ベニ屋のチキンカツカレーはカツが“絶妙”なのである。ササミを使い叩いて伸ばしてサクッと食べやすい、その厚さが絶妙だ。ちなみにカツは“ルウの上”にのるのがベニ屋流。一見“カツライス”にように見えるが、これは「カツを活かすため」(店主)という考えから。特製パン粉でサクッとしたカツのファン多し!

(メモ)★特製パン粉は「目が細かく油の入りが少ない」、あるサイズのものを使用。
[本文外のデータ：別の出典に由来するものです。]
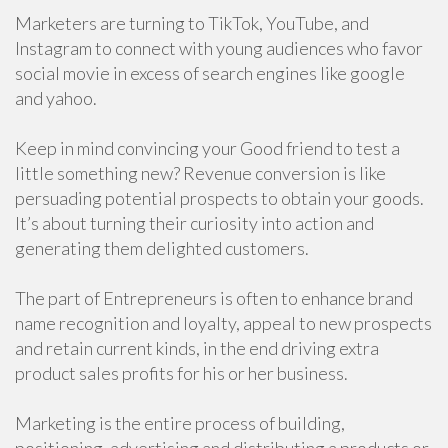
Marketers are turning to TikTok, YouTube, and
Instagram to connect with young audiences who favor
social movie in excess of search engines like google
and yahoo.
Keep in mind convincing your Good friend to test a
little something new? Revenue conversion is like
persuading potential prospects to obtain your goods.
It’s about turning their curiosity into action and
generating them delighted customers.
The part of Entrepreneurs is often to enhance brand
name recognition and loyalty, appeal to new prospects
and retain current kinds, in the end driving extra
product sales profits for his or her business.
Marketing is the entire process of building,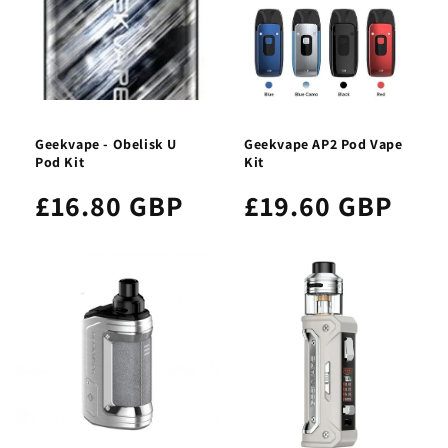
Geekvape - Obelisk U
Geekvape AP2 Pod Vape
Pod Kit
Kit
£16.80 GBP
£19.60 GBP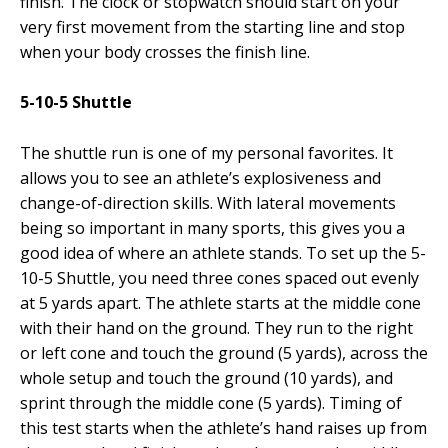
finish. The clock or stopwatch should start on your
very first movement from the starting line and stop
when your body crosses the finish line.
5-10-5 Shuttle
The shuttle run is one of my personal favorites. It
allows you to see an athlete’s explosiveness and
change-of-direction skills. With lateral movements
being so important in many sports, this gives you a
good idea of where an athlete stands. To set up the 5-
10-5 Shuttle, you need three cones spaced out evenly
at 5 yards apart. The athlete starts at the middle cone
with their hand on the ground. They run to the right
or left cone and touch the ground (5 yards), across the
whole setup and touch the ground (10 yards), and
sprint through the middle cone (5 yards). Timing of
this test starts when the athlete’s hand raises up from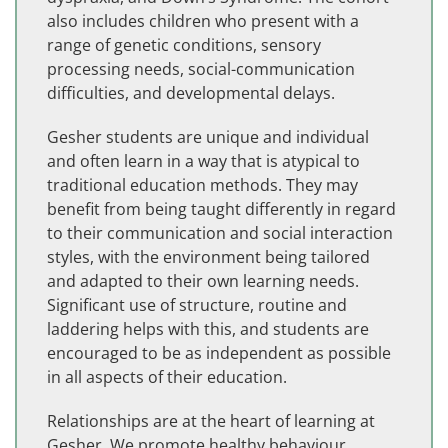
also includes children who present with a
range of genetic conditions, sensory
processing needs, social-communication
difficulties, and developmental delays.
Gesher students are unique and individual
and often learn in a way that is atypical to
traditional education methods. They may
benefit from being taught differently in regard
to their communication and social interaction
styles, with the environment being tailored
and adapted to their own learning needs.
Significant use of structure, routine and
laddering helps with this, and students are
encouraged to be as independent as possible
in all aspects of their education.
Relationships are at the heart of learning at
Gesher. We promote healthy behaviour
先の平なカツと併せて「サっと食べられていい」と、昼の忙しい時間に食事する人にも配慮されたものなのだ。





カレーンジャーが語る“鳥取カレー”の魅力


ベニ屋のカレーを時系列に言うとこうなる。~ひと口目はほのかに甘く、ひと口ごとにジワジワと辛みが広がり、合間にカツがサクサク、そして気がつけば完食~。ただこれは「鳥取カレー」の第一歩なのである。「華麗なるカレー多くがあるのが“鳥取カレー”の世界。毎月0(レー)の付く日は鳥取でカレーを食べよう」(カレーンジャー)
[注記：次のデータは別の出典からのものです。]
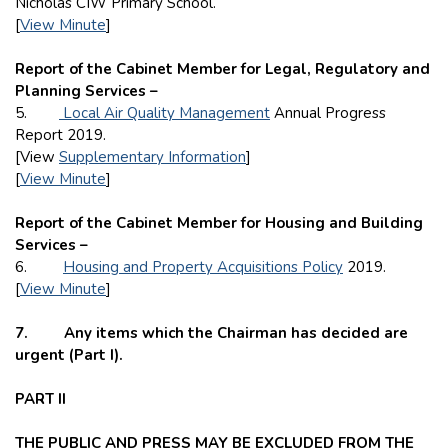
Nicholas CIW Primary School.
[
View Minute
]
Report of the Cabinet Member for Legal, Regulatory and
Planning Services –
5.
Local Air Quality Management
Annual Progress
Report 2019.
[View
Supplementary Information
]
[
View Minute
]
Report of the Cabinet Member for Housing and Building
Services –
6.
Housing and Property Acquisitions Policy
2019.
[
View Minute
]
7. Any items which the Chairman has decided are
urgent (Part I).
PART II
THE PUBLIC AND PRESS MAY BE EXCLUDED FROM THE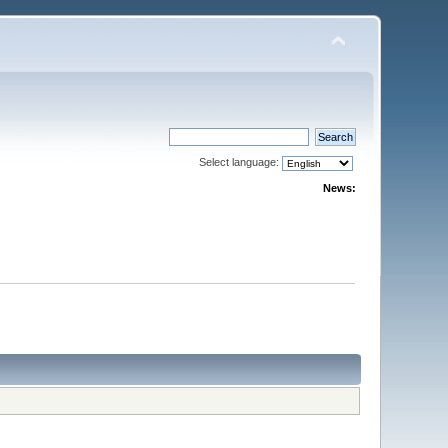
Select language:
News:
「チキンカツカレー」(750円)/喫茶ベニ屋(鳥取市)


●取材メモ
デビューから約30年、この味を求めて毎日通う人、帰省のたびに訪れる人、さらには「40年ぶり、30年ぶりに訪れる人もおられますね」(店主・平田瑩壹さん)という“記憶の逸品“。鳥取カレーの名が広まるにつれ全国から訪れる人も増えたが、鳥取の夏まつり「しゃんしゃん祭り」の日には”新旧“多くの客人がひっきりなしに訪れる。ちなみに持ち帰りOK(ルウのみも可)。カレーと並ぶ名物はココア味の「インド氷」もぜひ。
住:鳥取市末広温泉町151
営:8:00~19:00
休:水曜
0857-22-2874

その他の情報はこちら
老舗カレー屋のかき氷「喫茶 ベニ屋」





(メモ)★店主・平田さんに「鳥取人のカレー好きな理由」を尋ねると「海・山の幸が豊富に揃い、それがまたカレーに合いますからね」。豊富な食材があることは“カレー好き”になる素地を作るのかもしれない。